As we wind down the “aughts” decade, the NBCC seeks the best guest posts about the future of book culture, including essays, interviews and free-range opining. The topic: How do you see book cluture evolving over the next decade? This post is from Tess Taylor.
I found myself writing a letter to a fellow writer friend today, a friend who'd written for the NBCC about facebook marketing and networking for books in the Huff post. It was, I think, a deft handling of a much needed topic. But as I read on, I found myself feeling discouraged in some way, not by you, but by some bigger pheneomenon– the whole way in which we facebook about our books at all.
I guess I hate to think that I, like some sort of evangelist, have to go out and get e-followers and moderate e-discussions with them, that I have to fritter what attention span I am able to gather in putting up in twittering or texting or speaking nanospeak in order to make people know some little piece of my life.
I think this relates to a general feeling I have lately, as a book person, of being baffled by the internet -not email, which is so much like the world of letters, or can be, but actually by the world of facebook, blogs, twitter. This, again, is not twitter's fault, but perhaps my own. I am not used to thinking of the world of literature as a world of broadcast. Broadside, yes, perhaps, always. There have always been posts, palaver, publicity.

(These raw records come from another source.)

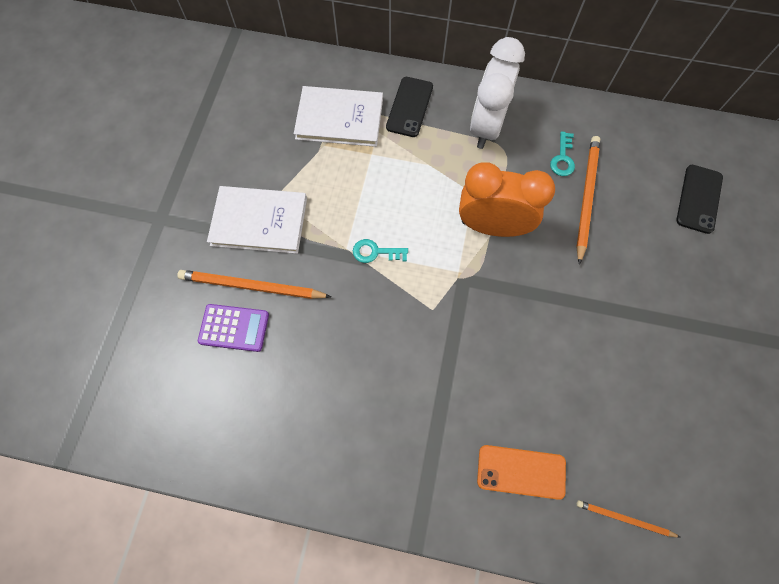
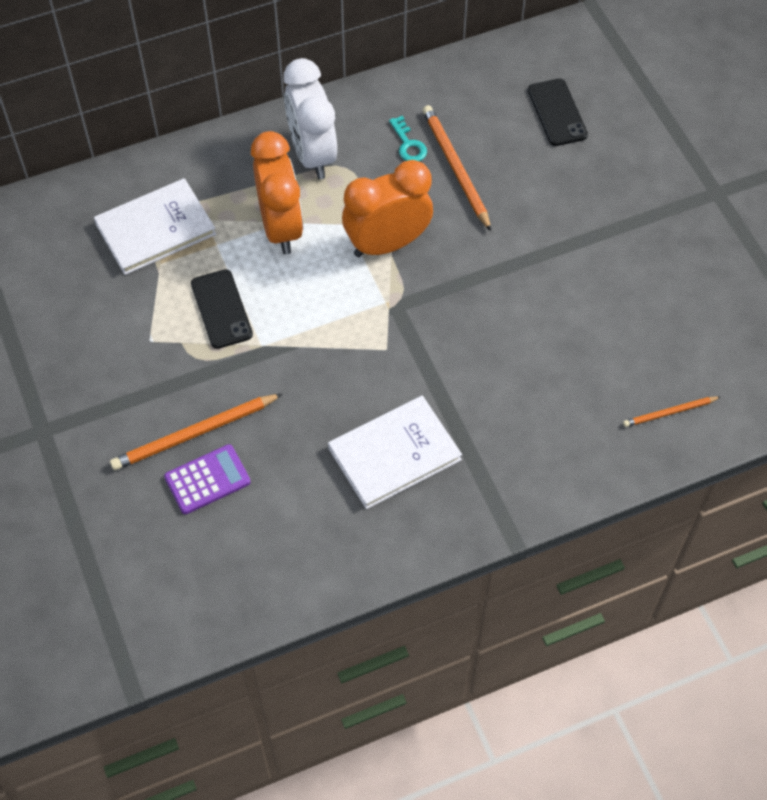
camera: 35 degrees left, 10 degrees down
white book [207,186,307,254] -> white book moved to [328,396,462,509]
turquoise key [353,239,408,263] -> none
black phone [386,77,433,137] -> black phone moved to [191,269,253,349]
orange phone [477,445,566,500] -> none
none -> orange clock [251,131,303,254]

But I suppose I always felt the separateness of that from the real writerly life, from what drew us in as book people in the first place. I was always drawn to books (and literary life) because of its modes of intimacy. A book is intimate. A letter is intimate. It's not a post; it's a privacy. It's a correspondence, a one on one back and forth.

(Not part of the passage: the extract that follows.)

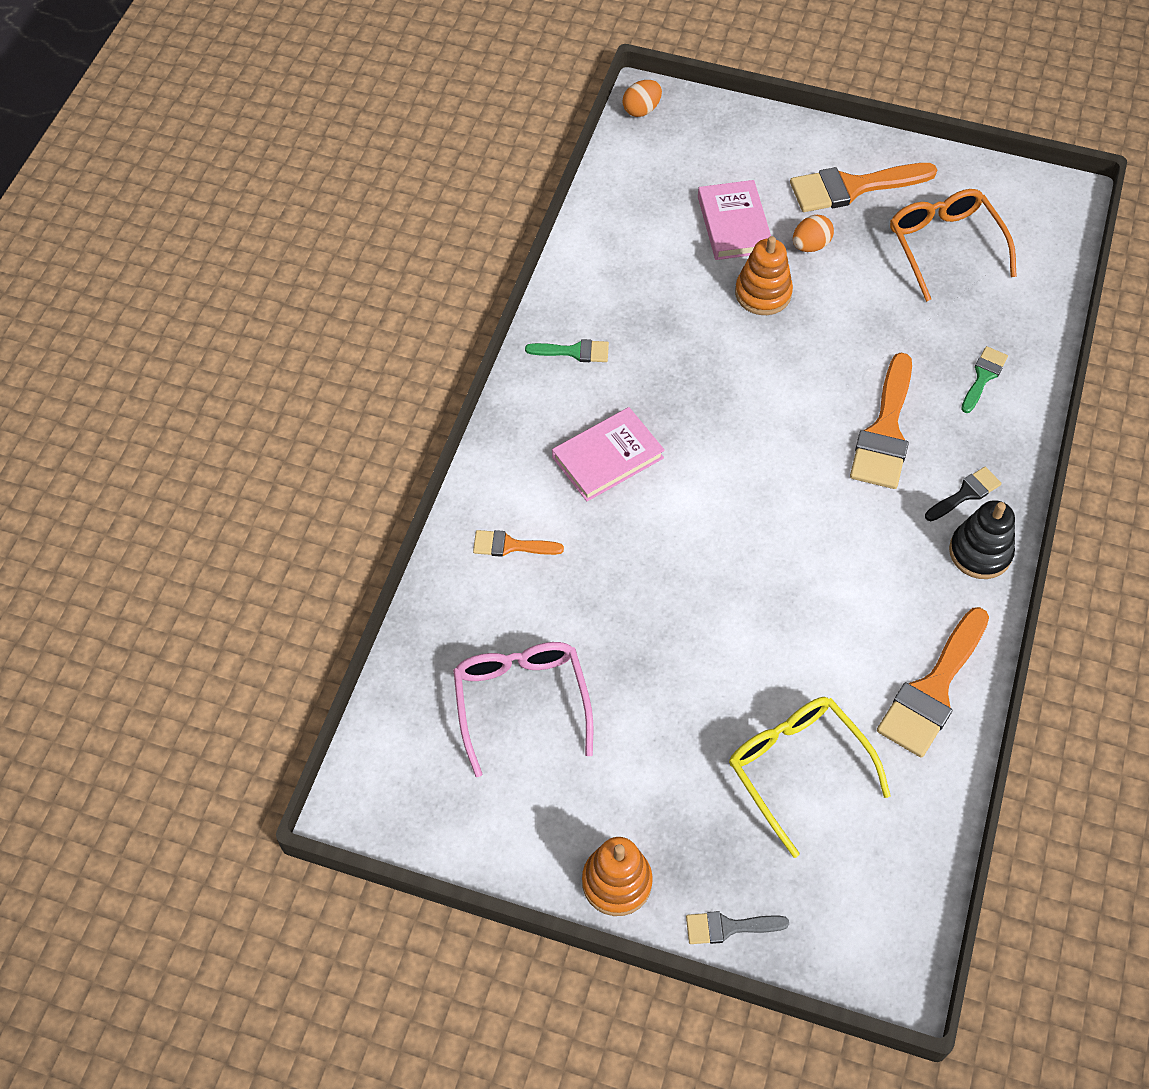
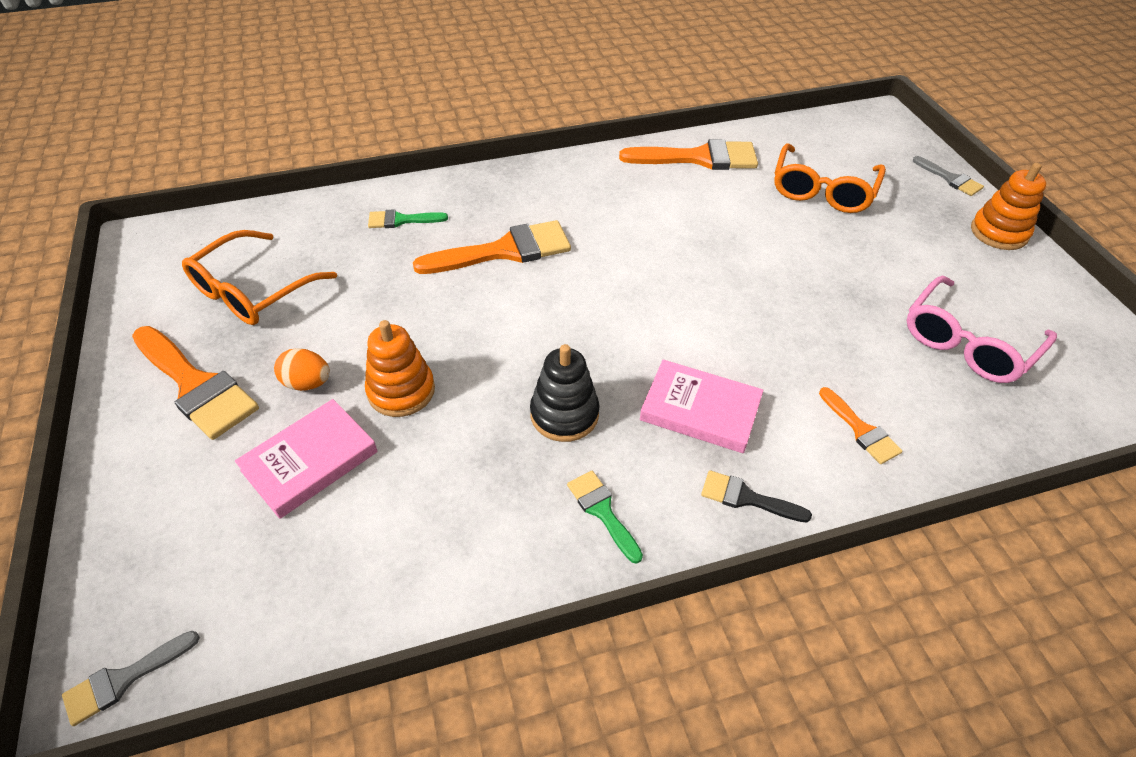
camera: 125 degrees left, 10 degrees down
orange egg [623,80,662,117] -> grey brush [62,631,200,726]
yellow glasses [729,697,891,858] -> orange glasses [774,143,886,213]
black brush [925,467,1001,521] -> black brush moved to [701,470,812,523]
black stacking toy [949,500,1015,579] -> black stacking toy moved to [530,344,600,442]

Which relates to my hope for book culture, what I'd love to see. I'd love to see us talk about books as sanctuaries for our attention spans, ecosystems where our thoughts can run long distances. I'd like us to find new ways to make parks and wildernesses for our minds. I'd like to see us talk about why reading at length matters and helps and restores and reveals us to ourselves. This, I say, thinking that this may not be where book culture goes. It may trend electronically, shorter, more interactive, more amorphous. We, in this ever apocalyptic culture ( sometimes unaware of our own literature, the ways we retell our own deep cultural stories about the ends of things) talk about the ends of things: “history”; “race”; “the book.” Yes and no, of course. Things seem catastrophic partly because we keep telling ourselves the stories of catastrophe. The questions we need to ask are how we talk about why the book needs to continue, how we make a market and and a world that values art, attention, the life of the mind. Let's brainstorm. We have big work ahead of us.